In most action movies, Steve Austin would be the bad guy's silent, vicious enforcer. Bald, scarred, and jug-eared, Austin is a thickly muscled gargoyle whose signature expression, honed over 15 years of professional wrestling, is a hostile glower that would send most pretty-boy heroes running for their Midol. He might not get much casting consideration for the next Drew Barrymore rom-com, but when it comes to portraying a stone-cold antihero, Austin's the man.

In The Condemned, Austin's character is one of 10 convicted murderers purchased or otherwise sprung from death rows of various Third World jails and brought to a mysterious island in the South Pacific. A ruthless TV producer (Robert Mammone, an intense Australian actor with an eerie resemblance to CBC's George Stroumboulopoulos) has honed the premise of Survivor to its sadistic essence: winner takes all, including the lives of the other contestants.
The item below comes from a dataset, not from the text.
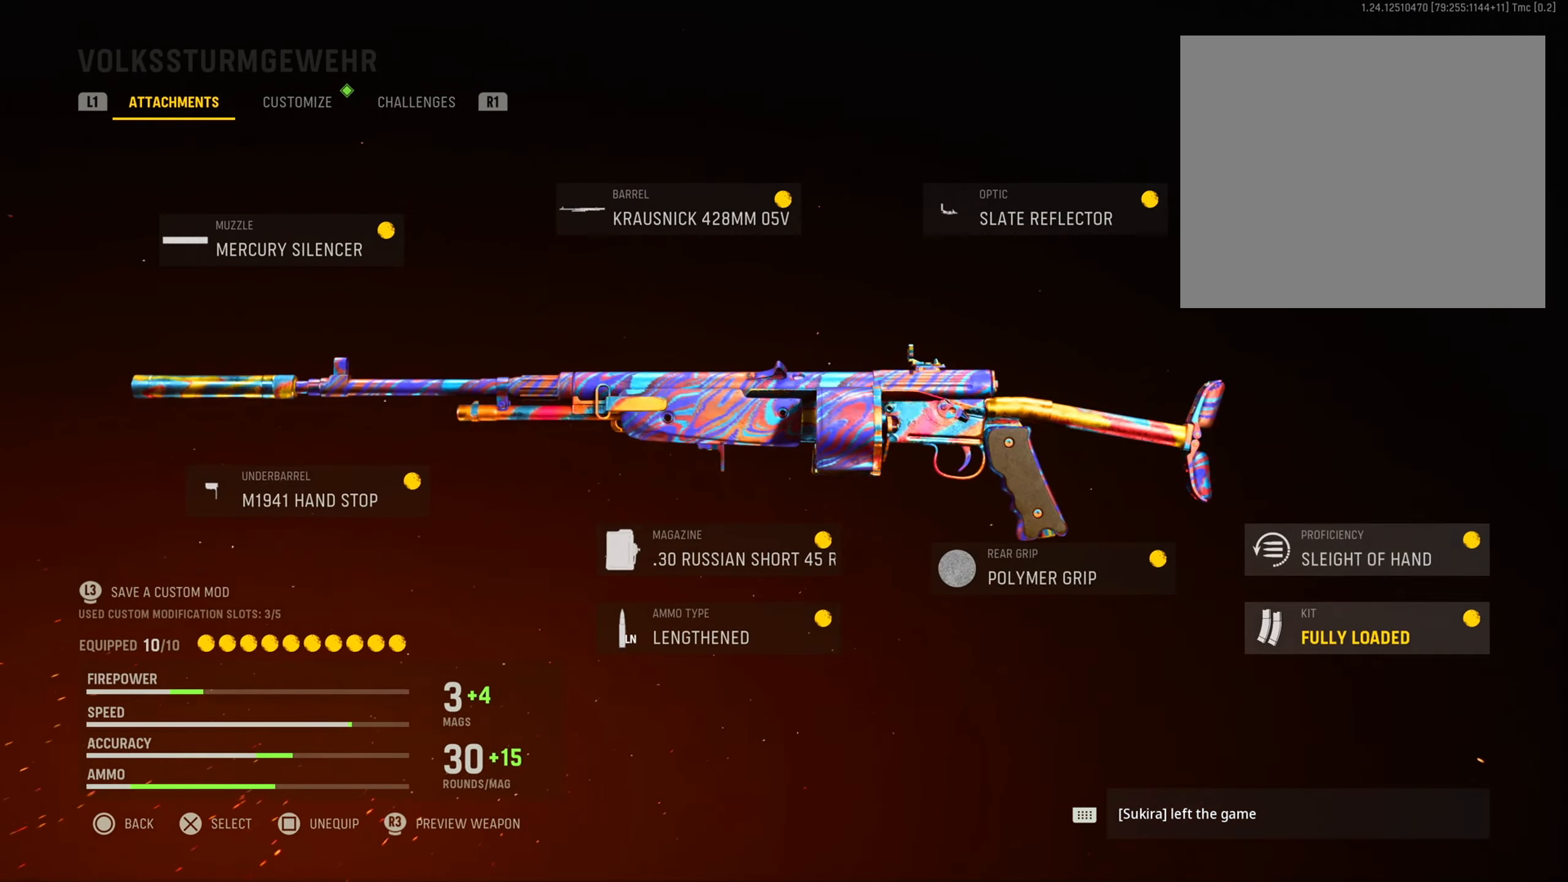
{"buttons": [], "left_stick": "center", "right_stick": "center", "events": [[200, "CROSS", "down"], [400, "CROSS", "up"]]}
There is no law on the island; no escape or reprieve; no way of safely removing the devices that track them and that will detonate in 30 hours if they refuse to fight. There is only the instinct to live, the opportunity to create mayhem, and the presence of cameras–lots and lots of cameras, to broadcast the event live to subscribers over the Internet.

Originality isn't much of an issue here. Director-cowriter Scott Wiper is going down a path that many have travelled before: men have hunted men for sport from "The Most Dangerous Game" (1924 short story) to Battle Royale (1999 manga) to Manhunt (2003 video game). The only question is whether or not it's any good.

The Condemned certainly goes full-tilt on action scenes. When you've got opponents who can overwhelm with size (Nathan Jones), acrobatics (Masa Yamaguchi), or sheer obnoxiousness (Vinnie Jones), the possibility is there for a modern gladiatorial classic like Jean-Claude Van Damme's Bloodsport. The thing is, Wiper is not trying to make this a fun experience. The Condemned is pitch-black satire that quickly descends into Lord of the Flies–like psychological and physical brutality.

Indeed, the movie is almost too good. There is no camp in Austin's performance, only a palpable and growing sense of weariness and disgust. Some of his opponents try to defy the unfair scenario, but the more successful contestants actually revel in the carnage, leading to rape and torture scenes of appalling realism. The floor director finds the product to be so hideously cruel as to be unwatchable. I'm tempted to agree.